Let me translate it to you, this comment said:
“Nice drawing but not enough for drawing comic, one like for trying”
At these time I was once again reminded that Ignorance is such a bliss. Yeah I might not draw well enough for doing comic but I do not just TRY I invest my soul into every piece of it. You never know how hard it is to make a comic because you never try, but once you do you will know its not something easy. Then again, nothing in life is easy until you actually get involved with it, people make it seem easy because they have experience.
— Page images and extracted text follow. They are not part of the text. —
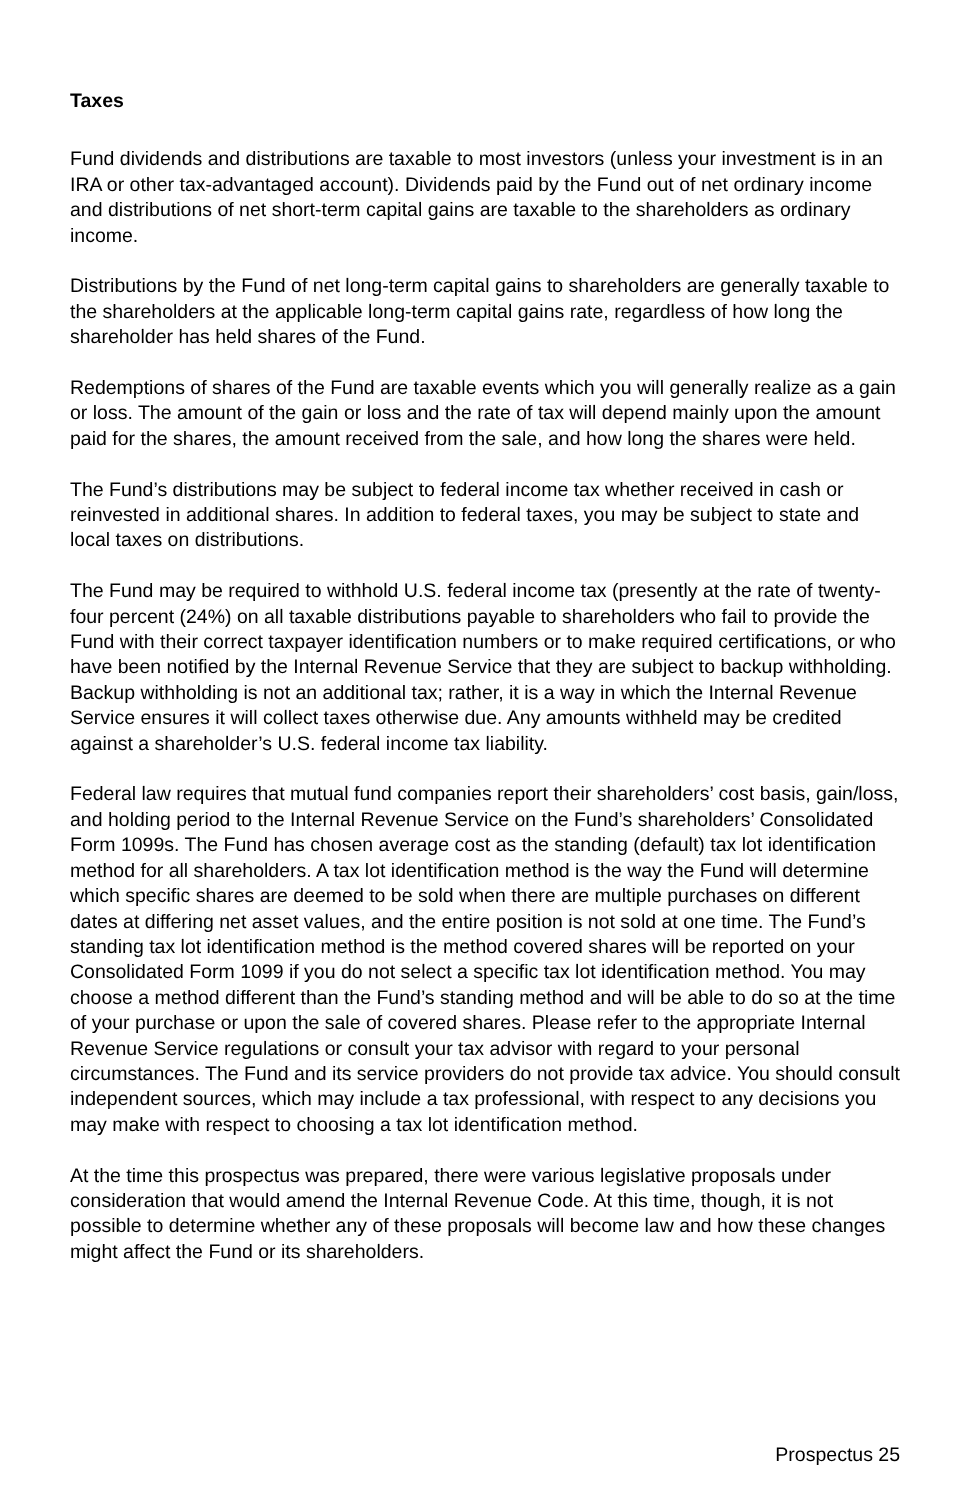Taxes
Fund dividends and distributions are taxable to most investors (unless your investment is in an IRA or other tax-advantaged account). Dividends paid by the Fund out of net ordinary income and distributions of net short-term capital gains are taxable to the shareholders as ordinary income.
Distributions by the Fund of net long-term capital gains to shareholders are generally taxable to the shareholders at the applicable long-term capital gains rate, regardless of how long the shareholder has held shares of the Fund.
Redemptions of shares of the Fund are taxable events which you will generally realize as a gain or loss. The amount of the gain or loss and the rate of tax will depend mainly upon the amount paid for the shares, the amount received from the sale, and how long the shares were held.
The Fund’s distributions may be subject to federal income tax whether received in cash or reinvested in additional shares. In addition to federal taxes, you may be subject to state and local taxes on distributions.
The Fund may be required to withhold U.S. federal income tax (presently at the rate of twenty-four percent (24%) on all taxable distributions payable to shareholders who fail to provide the Fund with their correct taxpayer identification numbers or to make required certifications, or who have been notified by the Internal Revenue Service that they are subject to backup withholding. Backup withholding is not an additional tax; rather, it is a way in which the Internal Revenue Service ensures it will collect taxes otherwise due. Any amounts withheld may be credited against a shareholder’s U.S. federal income tax liability.
Federal law requires that mutual fund companies report their shareholders’ cost basis, gain/loss, and holding period to the Internal Revenue Service on the Fund’s shareholders’ Consolidated Form 1099s. The Fund has chosen average cost as the standing (default) tax lot identification method for all shareholders. A tax lot identification method is the way the Fund will determine which specific shares are deemed to be sold when there are multiple purchases on different dates at differing net asset values, and the entire position is not sold at one time. The Fund’s standing tax lot identification method is the method covered shares will be reported on your Consolidated Form 1099 if you do not select a specific tax lot identification method. You may choose a method different than the Fund’s standing method and will be able to do so at the time of your purchase or upon the sale of covered shares. Please refer to the appropriate Internal Revenue Service regulations or consult your tax advisor with regard to your personal circumstances. The Fund and its service providers do not provide tax advice. You should consult independent sources, which may include a tax professional, with respect to any decisions you may make with respect to choosing a tax lot identification method.
At the time this prospectus was prepared, there were various legislative proposals under consideration that would amend the Internal Revenue Code. At this time, though, it is not possible to determine whether any of these proposals will become law and how these changes might affect the Fund or its shareholders.
Prospectus 25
I got told like this every single time I do comic, from the minute I start drawing comic again. “You’re no good” “Your style is not traditional” “Your drawing suck you cant draw comic” “Go back learn to draw before actually do it”. One time an editor actually told me that I should just make content and stop drawing. Of course I told them to kiss my ass. That’s why I make a resolve to myself that I will draw for me first before for anyone else, comic is something incredibly personal to me and if I got fans, I thanks you with all my heart. But even if I got none, I will still draw because the process is already a reward to me.
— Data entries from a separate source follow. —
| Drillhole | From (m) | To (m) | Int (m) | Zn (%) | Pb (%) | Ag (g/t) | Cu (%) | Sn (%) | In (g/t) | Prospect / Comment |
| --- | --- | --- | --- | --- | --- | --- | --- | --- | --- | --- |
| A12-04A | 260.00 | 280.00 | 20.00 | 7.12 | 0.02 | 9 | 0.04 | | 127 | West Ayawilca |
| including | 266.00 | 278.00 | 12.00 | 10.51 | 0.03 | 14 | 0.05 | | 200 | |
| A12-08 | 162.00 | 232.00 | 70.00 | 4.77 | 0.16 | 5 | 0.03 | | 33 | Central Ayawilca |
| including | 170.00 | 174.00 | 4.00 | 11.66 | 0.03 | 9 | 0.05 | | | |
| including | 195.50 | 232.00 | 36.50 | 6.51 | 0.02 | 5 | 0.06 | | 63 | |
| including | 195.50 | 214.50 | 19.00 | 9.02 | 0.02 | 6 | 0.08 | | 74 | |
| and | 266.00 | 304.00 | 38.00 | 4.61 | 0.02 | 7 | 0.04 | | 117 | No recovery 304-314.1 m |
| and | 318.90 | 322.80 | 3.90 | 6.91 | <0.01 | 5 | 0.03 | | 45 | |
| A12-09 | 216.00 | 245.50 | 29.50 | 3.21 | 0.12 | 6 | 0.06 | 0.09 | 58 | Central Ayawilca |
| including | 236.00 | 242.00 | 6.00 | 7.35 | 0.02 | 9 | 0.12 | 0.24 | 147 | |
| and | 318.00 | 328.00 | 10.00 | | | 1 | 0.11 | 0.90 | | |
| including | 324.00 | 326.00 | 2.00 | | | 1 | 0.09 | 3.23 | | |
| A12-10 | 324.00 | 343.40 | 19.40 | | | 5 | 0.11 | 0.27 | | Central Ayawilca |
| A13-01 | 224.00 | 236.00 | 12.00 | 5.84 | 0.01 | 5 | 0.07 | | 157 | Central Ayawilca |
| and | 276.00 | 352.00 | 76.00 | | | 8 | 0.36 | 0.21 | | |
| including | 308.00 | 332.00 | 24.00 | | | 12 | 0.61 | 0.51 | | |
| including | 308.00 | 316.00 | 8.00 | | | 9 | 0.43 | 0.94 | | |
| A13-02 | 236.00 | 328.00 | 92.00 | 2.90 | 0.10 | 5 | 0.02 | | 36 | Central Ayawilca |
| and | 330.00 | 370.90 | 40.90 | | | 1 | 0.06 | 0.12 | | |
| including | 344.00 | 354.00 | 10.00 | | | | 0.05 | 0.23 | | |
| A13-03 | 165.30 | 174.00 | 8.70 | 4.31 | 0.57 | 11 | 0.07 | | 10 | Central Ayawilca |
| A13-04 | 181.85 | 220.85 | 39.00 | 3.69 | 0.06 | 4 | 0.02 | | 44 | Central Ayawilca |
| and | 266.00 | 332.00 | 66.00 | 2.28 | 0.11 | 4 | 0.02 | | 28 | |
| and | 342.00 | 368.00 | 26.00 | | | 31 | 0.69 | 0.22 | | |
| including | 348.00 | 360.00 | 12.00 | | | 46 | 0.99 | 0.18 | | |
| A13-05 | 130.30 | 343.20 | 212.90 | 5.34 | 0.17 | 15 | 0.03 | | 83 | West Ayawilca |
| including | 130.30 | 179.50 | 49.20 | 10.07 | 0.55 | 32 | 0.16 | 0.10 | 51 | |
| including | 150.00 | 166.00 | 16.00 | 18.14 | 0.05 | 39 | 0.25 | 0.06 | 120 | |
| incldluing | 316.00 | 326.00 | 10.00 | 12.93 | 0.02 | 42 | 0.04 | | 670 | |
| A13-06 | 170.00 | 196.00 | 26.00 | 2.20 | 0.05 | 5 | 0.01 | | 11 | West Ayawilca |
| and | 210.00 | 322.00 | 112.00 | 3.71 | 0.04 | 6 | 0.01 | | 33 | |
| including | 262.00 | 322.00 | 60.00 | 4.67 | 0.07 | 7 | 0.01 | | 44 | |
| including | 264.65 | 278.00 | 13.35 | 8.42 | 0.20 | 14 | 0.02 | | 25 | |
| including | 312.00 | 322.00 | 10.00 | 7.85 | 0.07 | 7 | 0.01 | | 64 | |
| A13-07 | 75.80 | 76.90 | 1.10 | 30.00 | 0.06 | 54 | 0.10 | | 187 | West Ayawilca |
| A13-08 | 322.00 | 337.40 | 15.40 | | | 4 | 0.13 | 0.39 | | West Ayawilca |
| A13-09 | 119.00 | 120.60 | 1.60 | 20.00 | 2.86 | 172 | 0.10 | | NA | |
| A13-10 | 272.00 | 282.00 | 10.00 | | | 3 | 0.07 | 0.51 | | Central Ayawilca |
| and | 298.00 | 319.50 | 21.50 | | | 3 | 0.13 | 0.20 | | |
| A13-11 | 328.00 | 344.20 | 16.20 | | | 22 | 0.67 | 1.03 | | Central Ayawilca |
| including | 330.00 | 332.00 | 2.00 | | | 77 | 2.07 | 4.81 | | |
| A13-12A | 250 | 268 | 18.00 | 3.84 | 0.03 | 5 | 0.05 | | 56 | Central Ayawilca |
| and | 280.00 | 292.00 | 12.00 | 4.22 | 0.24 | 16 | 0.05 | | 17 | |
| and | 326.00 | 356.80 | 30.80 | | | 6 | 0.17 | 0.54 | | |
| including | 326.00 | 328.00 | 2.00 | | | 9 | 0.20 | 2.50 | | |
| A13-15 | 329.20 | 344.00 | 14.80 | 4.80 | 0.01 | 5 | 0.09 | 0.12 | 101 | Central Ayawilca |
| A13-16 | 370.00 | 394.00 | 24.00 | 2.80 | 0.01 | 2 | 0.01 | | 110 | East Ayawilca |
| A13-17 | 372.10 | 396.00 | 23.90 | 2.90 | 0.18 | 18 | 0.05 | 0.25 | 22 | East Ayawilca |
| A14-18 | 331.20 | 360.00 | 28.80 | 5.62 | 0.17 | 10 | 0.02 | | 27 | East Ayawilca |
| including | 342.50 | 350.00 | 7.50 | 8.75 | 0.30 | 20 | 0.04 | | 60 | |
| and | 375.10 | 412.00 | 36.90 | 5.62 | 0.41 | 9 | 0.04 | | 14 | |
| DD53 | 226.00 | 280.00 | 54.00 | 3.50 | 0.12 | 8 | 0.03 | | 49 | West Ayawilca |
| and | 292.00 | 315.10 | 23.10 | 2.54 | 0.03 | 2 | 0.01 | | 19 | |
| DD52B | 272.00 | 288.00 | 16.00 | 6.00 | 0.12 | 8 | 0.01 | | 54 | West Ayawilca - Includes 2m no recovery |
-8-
I actually quited once. It was 8 years ago, when I was told by so many that I cant draw at all. I stopped trying, and acted like everyone else advice me to do “go get a real job”. I did. If it wasnt for last year something came up and my life was the mess you probably wont have Zoe Cam today because I was too busy making “actual money” like they said. And when I drew again, I know that this is the love of my life. Its a passion that I long for. I was foolish, I should never change it. Not for anyone. Not for anything.
I know that, but sometimes these comments still sting me like an annoying bees.